Dom und Letty (Michelle Rodriguez) kommen gerade rechtzeitig, um den Fall Roms zu verhindern, und starten den Film mit einer epischen Verfolgungsjagd in Italien, die an die „Bourne“-Filme auf Steroiden erinnert. Obwohl sie die Katastrophe in letzter Minute verhindern können – und ohne Verluste! – gelingt es Dante, sie in einen terroristischen Anschlag auf Rom zu verwickeln, und plötzlich sind Dom und seine Familie beim CIA unerwünscht.
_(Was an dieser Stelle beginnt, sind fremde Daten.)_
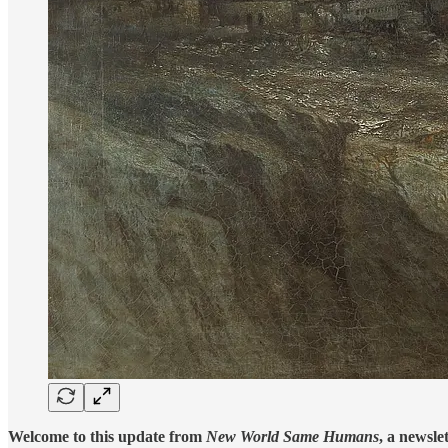
Welcome to this update from
New World Same Humans
, a newsle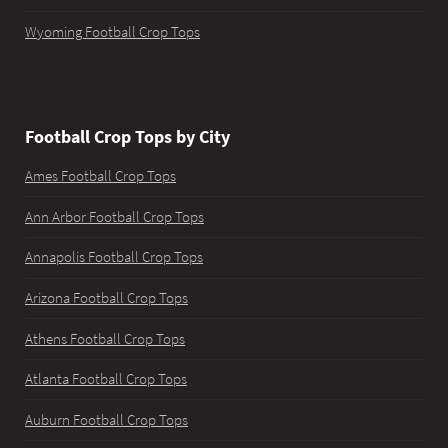
Wyoming Football Crop Tops
Football Crop Tops by City
Ames Football Crop Tops
Ann Arbor Football Crop Tops
Annapolis Football Crop Tops
Arizona Football Crop Tops
Athens Football Crop Tops
Atlanta Football Crop Tops
Auburn Football Crop Tops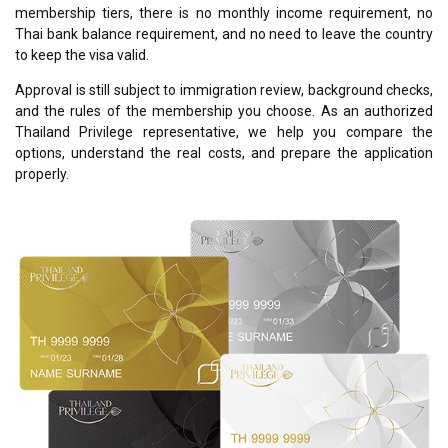
membership tiers, there is no monthly income requirement, no
Thai bank balance requirement, and no need to leave the country
to keep the visa valid.
Approval is still subject to immigration review, background checks,
and the rules of the membership you choose. As an authorized
Thailand Privilege representative, we help you compare the
options, understand the real costs, and prepare the application
properly.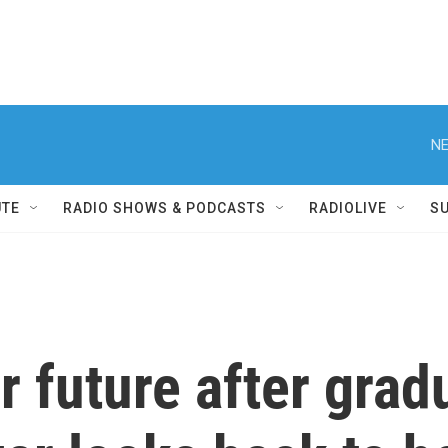
NE
UTE
RADIO SHOWS & PODCASTS
RADIOLIVE
S
r future after grad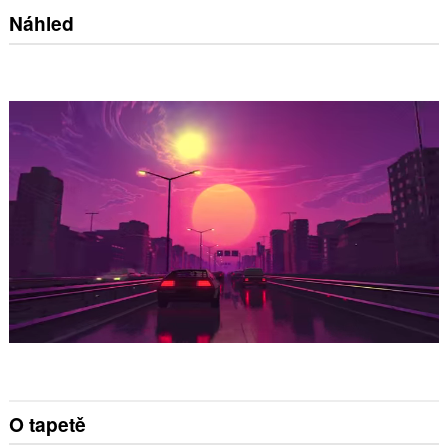
Náhled
O tapetě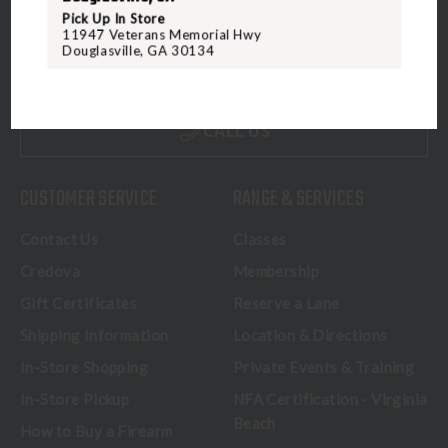
5070 Virginia Beach Blvd
Pick Up In Store
11947 Veterans Memorial Hwy
Virginia Beach, VA 23462
Douglasville, GA 30134
United States of America
CALL US
CUSTOMER SERVICE
RANGE & SERVICES
Contact Us
Classes
Credova
Membership
Gift Certificates
Reserve a Lane
Shipping Information
Location & Directions
In-Store Shopping
Private Events & Training
In-Store Pickup
NFA Certification - Virginia
Beach
How to Buy a Firearm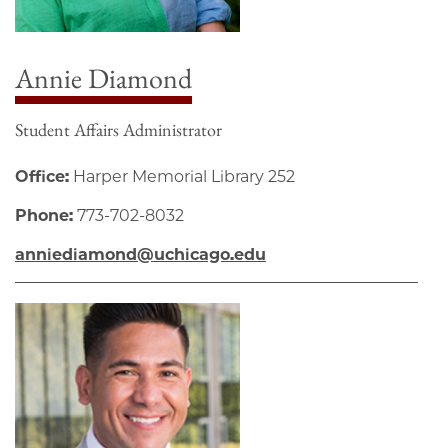
Annie Diamond
Student Affairs Administrator
Office:
Harper Memorial Library 252
Phone:
773-702-8032
anniediamond@uchicago.edu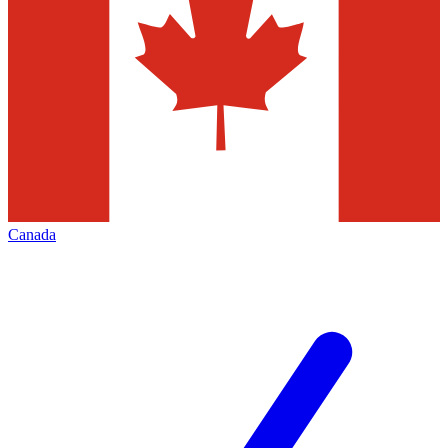
Canada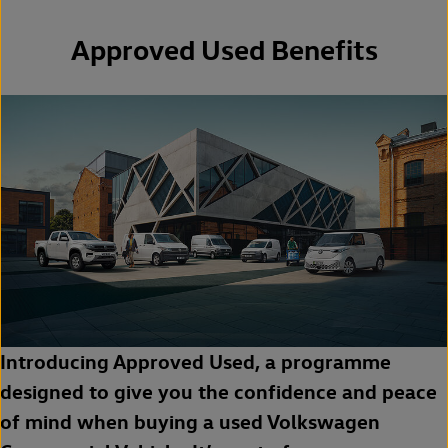
Approved Used Benefits
Introducing Approved Used, a programme
designed to give you the confidence and peace
of mind when buying a used Volkswagen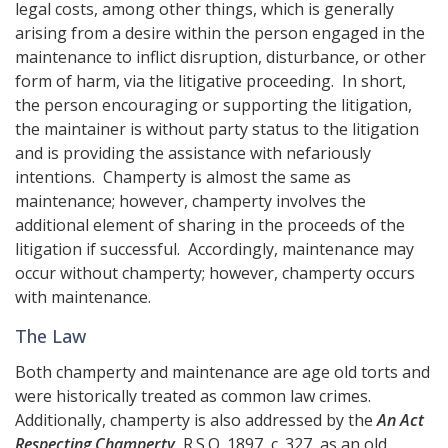
legal costs, among other things, which is generally
arising from a desire within the person engaged in the
maintenance to inflict disruption, disturbance, or other
form of harm, via the litigative proceeding. In short,
the person encouraging or supporting the litigation,
the maintainer is without party status to the litigation
and is providing the assistance with nefariously
intentions. Champerty is almost the same as
maintenance; however, champerty involves the
additional element of sharing in the proceeds of the
litigation if successful. Accordingly, maintenance may
occur without champerty; however, champerty occurs
with maintenance.
The Law
Both champerty and maintenance are age old torts and
were historically treated as common law crimes.
Additionally, champerty is also addressed by the
An Act
Respecting Champerty
, R.S.O. 1897, c. 327, as an old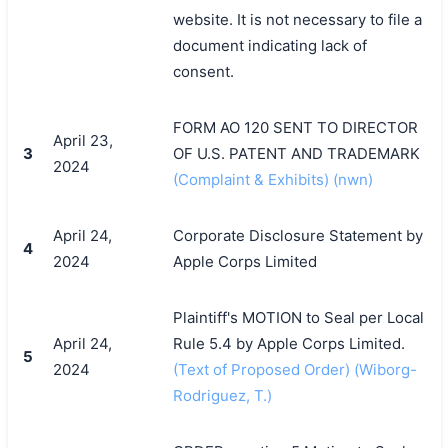
website. It is not necessary to file a
document indicating lack of
consent.
FORM AO 120 SENT TO DIRECTOR
April 23,
3
OF U.S. PATENT AND TRADEMARK
2024
(Complaint & Exhibits) (nwn)
April 24,
Corporate Disclosure Statement by
4
2024
Apple Corps Limited
Plaintiff's MOTION to Seal per Local
April 24,
Rule 5.4 by Apple Corps Limited.
5
2024
(Text of Proposed Order) (Wiborg-
Rodriguez, T.)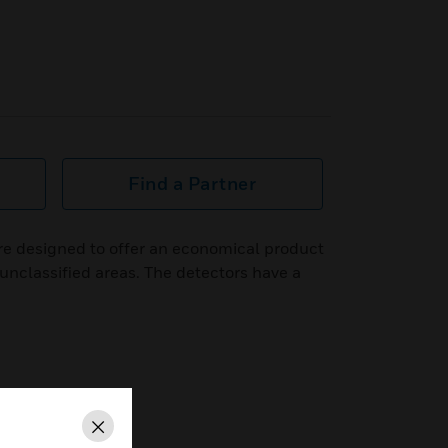
Find a Partner
e designed to offer an economical product
 unclassified areas. The detectors have a
Close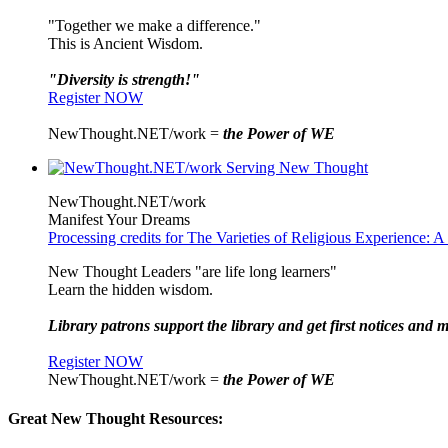
"Together we make a difference."
This is Ancient Wisdom.
"Diversity is strength!"
Register NOW
NewThought.NET/work =
the Power of WE
NewThought.NET/work
Manifest Your Dreams
Processing credits for The Varieties of Religious Experience:
New Thought Leaders "are life long learners"
Learn the hidden wisdom.
Library patrons support the library and get first notices and m
Register NOW
NewThought.NET/work =
the Power of WE
Great New Thought Resources:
Sobald Roman und die anderen sich in London verstecken, erliegt ihre bescheidene Action dem Druck, als Comic Relief zu fungieren und dabei auf alte Freunde (Jason Stathams Shaw) und neue (Pete Davidson?!) zu treffen.
Da der frühere CIA-Kontakt Mr. Nobody (Kurt Russell) mysteriöserweise verschwunden ist, werden Dom und seine Familie zur Zielscheibe von Aimes (Alan Ritchson), einem unsympathischen neuen Vorgesetzten. Glücklicherweise wird Dom von einer abtrünnigen Agentin gerettet, die entschlossen ist, das Erbe ihres Vaters fortzuführen: Brie Larson überzeugt als fröhliche, aber kompetente CIA-Verbündete Tess. Sie trotzt ihrem zwielichtigen neuen Vorgesetzten Aimes und findet Letty an einem abgelegenen Black-Ops-Standort wieder, wo sie sie mit ihrer alten Bekannten Cipher für eine epische Flucht und einen Überlebensplan wiedervereint.
Da Dante darauf aus ist, Dom zu beweisen, dass Familie nicht für immer ist, ist es nur natürlich, dass der klimatische Kampf in einer epischen Verfolgungsjagd um Brians Überleben endet. Dom muss dabei Opfer bringen, aber nicht, bevor er erneut ein Rennauto aus einem fliegenden Flugzeug rettet und mit Vollgas die Seite eines staudammgroßen Damms hinabfährt. Die Action überzeugt, aber der dritte Akt des Films leidet unter einer Überfülle an Aufbau, Cameo-Auftritten und kleineren Toden, die als große Verluste inszeniert werden. Schließlich warten noch (mindestens) zwei weitere Teile auf uns.